**Data provided**
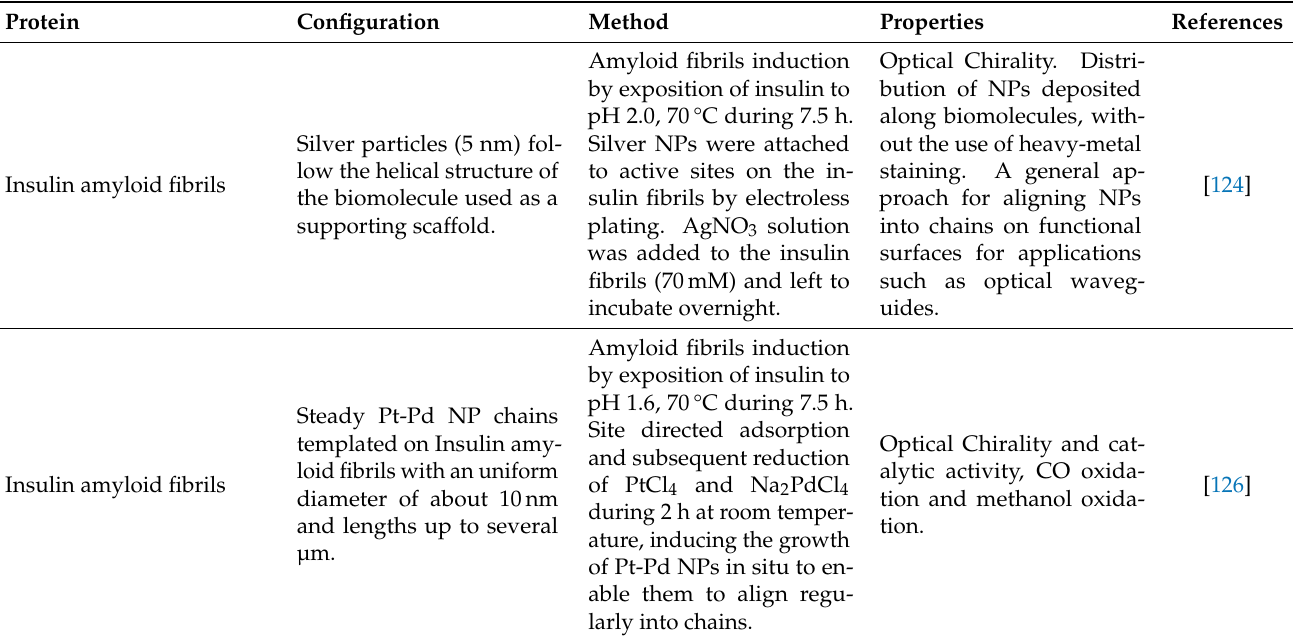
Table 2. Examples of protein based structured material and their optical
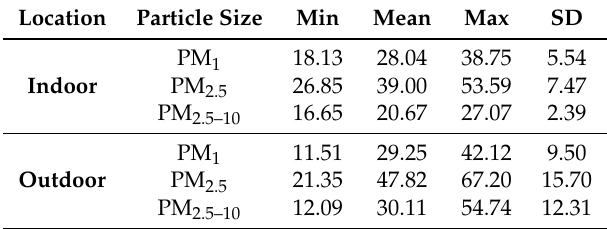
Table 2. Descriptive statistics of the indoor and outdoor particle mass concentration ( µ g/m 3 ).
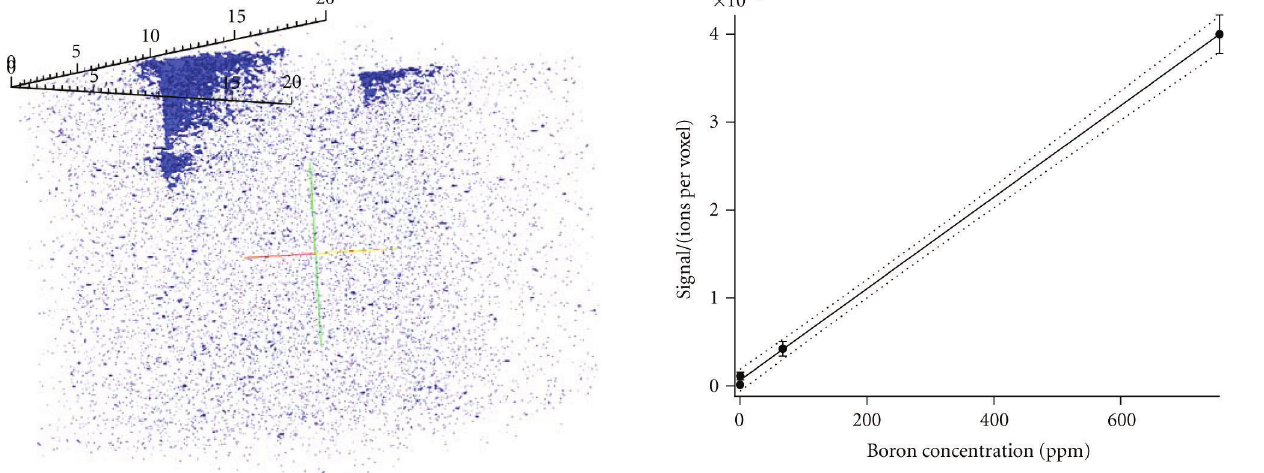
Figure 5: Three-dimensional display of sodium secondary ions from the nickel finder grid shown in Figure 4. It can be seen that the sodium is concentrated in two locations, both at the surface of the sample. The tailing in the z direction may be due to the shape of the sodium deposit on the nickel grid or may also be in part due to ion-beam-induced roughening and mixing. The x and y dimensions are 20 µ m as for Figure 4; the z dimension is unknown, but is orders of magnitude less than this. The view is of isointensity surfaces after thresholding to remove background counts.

**Action item**
Every line from the start of the material through the line containing "Table 2. Descriptive" is needed exactly as written; the pictures are not.

**Response**
Table 2. Examples of protein based structured material and their optical
Table 2. Descriptive statistics of the indoor and outdoor particle mass concentration ( µ g/m 3 ).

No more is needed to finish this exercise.